[[ DATA UNDER STUDY, beginning ]]

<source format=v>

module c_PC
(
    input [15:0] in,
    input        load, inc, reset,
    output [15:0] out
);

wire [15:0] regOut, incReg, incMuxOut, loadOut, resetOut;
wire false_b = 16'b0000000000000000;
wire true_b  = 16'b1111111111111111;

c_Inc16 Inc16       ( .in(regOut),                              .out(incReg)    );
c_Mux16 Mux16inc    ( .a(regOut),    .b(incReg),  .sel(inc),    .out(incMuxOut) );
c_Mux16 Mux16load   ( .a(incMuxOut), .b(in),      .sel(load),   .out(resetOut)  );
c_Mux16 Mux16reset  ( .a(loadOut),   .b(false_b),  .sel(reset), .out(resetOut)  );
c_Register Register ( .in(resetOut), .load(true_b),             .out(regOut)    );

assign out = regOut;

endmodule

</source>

[[ DATA UNDER STUDY, end ]]
[[ DATA UNDER STUDY, beginning ]]

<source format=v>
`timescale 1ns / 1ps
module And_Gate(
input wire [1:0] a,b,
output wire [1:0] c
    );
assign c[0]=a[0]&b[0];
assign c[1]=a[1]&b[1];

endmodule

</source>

[[ DATA UNDER STUDY, end ]]

Return all lines from the data above with "wire" in them.

• **OUTPUT FOR THIS EXERCISE**
wire [15:0] regOut, incReg, incMuxOut, loadOut, resetOut;
wire false_b = 16'b0000000000000000;
wire true_b  = 16'b1111111111111111;
input wire [1:0] a,b,
output wire [1:0] c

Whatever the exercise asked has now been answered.